"Find the maximum value of y/x over all real numbers x and y that satisfy (x - 3)^2 + (y - 3)^2 = 6."

I also know that when drawn on a coordinate plane the figure is a circle.

where does the tangent to the circle from the origin hit the circle?

draw circle, center at (3,3) radius sqrt 6

draw line (hypotenuse it turns out) from (0,0) to (3,3), length is 3 sqrt 2

draw our tangent, hits circle at 90 degree angle to radius to that point, length is h

so
h^2 = 18 + 6 = 24
h = 2 sqrt 6

I think you can figure out the geometry from there to find the tangent from the origin which is max y/x

whoops, sorry
h^2 = 18 - 6 = 12
h = 2 sqrt 3

angle from x axis to tangent = 45 + sin^-1 ( sqrt 6/3sqrt2)

= 45 + 35.3 = 80.26 deg

x = 2 sqrt 3 * cos 80.26
y = 2 sqrt 3 * sin 80.26

y/x = tan 80.26 = 5.82

The line y=kx is tangent to the circle in two places.

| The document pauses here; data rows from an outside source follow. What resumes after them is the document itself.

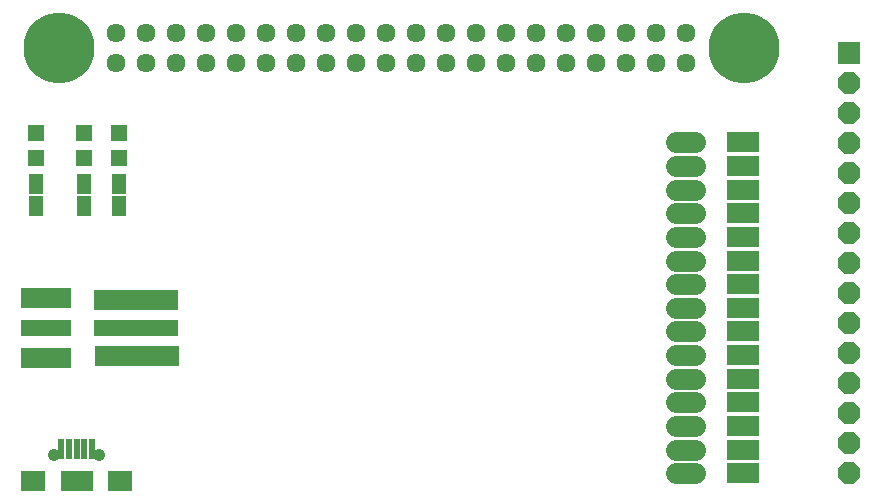
<source format=gts>
G75*
%MOIN*%
%OFA0B0*%
%FSLAX25Y25*%
%IPPOS*%
%LPD*%
%AMOC8*
5,1,8,0,0,1.08239X$1,22.5*
%
%ADD10R,0.10643X0.06706*%
%ADD11R,0.28359X0.06706*%
%ADD12R,0.28359X0.05524*%
%ADD13C,0.06350*%
%ADD14R,0.07200X0.07200*%
%ADD15OC8,0.07200*%
%ADD16R,0.16800X0.06800*%
%ADD17R,0.16800X0.05800*%
%ADD18R,0.05524X0.05524*%
%ADD19R,0.04737X0.06706*%
%ADD20R,0.02375X0.06509*%
%ADD21C,0.04146*%
%ADD22R,0.07874X0.06693*%
%ADD23R,0.10630X0.06693*%
%ADD24C,0.07137*%
%ADD25C,0.23635*%
D10*
X0278044Y0023945D03*
X0278044Y0031819D03*
X0278044Y0039693D03*
X0278044Y0047567D03*
X0278044Y0055441D03*
X0278044Y0063315D03*
X0278044Y0071189D03*
X0278044Y0079063D03*
X0278044Y0086937D03*
X0278044Y0094811D03*
X0278044Y0102685D03*
X0278044Y0110559D03*
X0278044Y0118433D03*
X0278044Y0126307D03*
X0278044Y0134181D03*
D11*
X0075681Y0081740D03*
X0075839Y0062843D03*
D12*
X0075681Y0072291D03*
D13*
X0079028Y0160835D03*
X0089028Y0160835D03*
X0099028Y0160835D03*
X0109028Y0160835D03*
X0119028Y0160835D03*
X0129028Y0160835D03*
X0139028Y0160835D03*
X0149028Y0160835D03*
X0159028Y0160835D03*
X0169028Y0160835D03*
X0179028Y0160835D03*
X0189028Y0160835D03*
X0199028Y0160835D03*
X0209028Y0160835D03*
X0219028Y0160835D03*
X0229028Y0160835D03*
X0239028Y0160835D03*
X0249028Y0160835D03*
X0259028Y0160835D03*
X0259028Y0170835D03*
X0249028Y0170835D03*
X0239028Y0170835D03*
X0229028Y0170835D03*
X0219028Y0170835D03*
X0209028Y0170835D03*
X0199028Y0170835D03*
X0189028Y0170835D03*
X0179028Y0170835D03*
X0169028Y0170835D03*
X0159028Y0170835D03*
X0149028Y0170835D03*
X0139028Y0170835D03*
X0129028Y0170835D03*
X0119028Y0170835D03*
X0109028Y0170835D03*
X0099028Y0170835D03*
X0089028Y0170835D03*
X0079028Y0170835D03*
X0069028Y0170835D03*
X0069028Y0160835D03*
D14*
X0313201Y0164142D03*
D15*
X0313201Y0154142D03*
X0313201Y0144142D03*
X0313201Y0134142D03*
X0313201Y0124142D03*
X0313201Y0114142D03*
X0313201Y0104142D03*
X0313201Y0094142D03*
X0313201Y0084142D03*
X0313201Y0074142D03*
X0313201Y0064142D03*
X0313201Y0054142D03*
X0313201Y0044142D03*
X0313201Y0034142D03*
X0313201Y0024142D03*
D16*
X0045650Y0062213D03*
X0045650Y0082213D03*
D17*
X0045650Y0072213D03*
D18*
X0042374Y0129024D03*
X0042374Y0137291D03*
X0058122Y0137291D03*
X0058122Y0129024D03*
X0069933Y0129024D03*
X0069933Y0137291D03*
D19*
X0069933Y0120323D03*
X0069933Y0112921D03*
X0058122Y0112921D03*
X0058122Y0120323D03*
X0042374Y0120323D03*
X0042374Y0112921D03*
D20*
X0050642Y0032075D03*
X0053201Y0032075D03*
X0055760Y0032075D03*
X0058319Y0032075D03*
X0060878Y0032075D03*
D21*
X0063241Y0030008D03*
X0048280Y0030008D03*
D22*
X0041256Y0021346D03*
X0070264Y0021346D03*
D23*
X0055760Y0021346D03*
D24*
X0255741Y0023945D02*
X0262078Y0023945D01*
X0262078Y0031819D02*
X0255741Y0031819D01*
X0255741Y0039693D02*
X0262078Y0039693D01*
X0262078Y0047567D02*
X0255741Y0047567D01*
X0255741Y0055441D02*
X0262078Y0055441D01*
X0262078Y0063315D02*
X0255741Y0063315D01*
X0255741Y0071189D02*
X0262078Y0071189D01*
X0262078Y0079063D02*
X0255741Y0079063D01*
X0255741Y0086937D02*
X0262078Y0086937D01*
X0262078Y0094811D02*
X0255741Y0094811D01*
X0255741Y0102685D02*
X0262078Y0102685D01*
X0262078Y0110559D02*
X0255741Y0110559D01*
X0255741Y0118433D02*
X0262078Y0118433D01*
X0262078Y0126307D02*
X0255741Y0126307D01*
X0255741Y0134181D02*
X0262078Y0134181D01*
D25*
X0278201Y0165835D03*
X0049855Y0165835D03*
M02*

</source>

This will occur in two places, one with maximum slope, and one with minimum slope (y/x).

As a function of x, y = 3±√(6-(x-3)^2)
Clearly the maximum slope is achieved on the upper half-circle.

kx = -(x-3)/(y-3)
= -(x-3)/√(6-(x-3)^2)

k = -(x-3) / x√(6-(x-3)^2)

Now just find where k is a maximum.

y/x = (3+√(6-(x-3)^2))/x
So, find the max of that.
I get the point (0.587,3.421), where k = 5.828

http://www.wolframalpha.com/input/?i=plot+%28x-3%29^2+%2B+%28y-3%29^2+%3D+6%2C+y%3D5.828x

Nice one, Damon. My calculations get kind of complicated. Your is much, much simpler.

At least we agree on the maximum y/x = 5.82

Could have saved myself some work if I'd kept that in mind!

I started with Calculus first as well, but changed my mind after drawing the picture.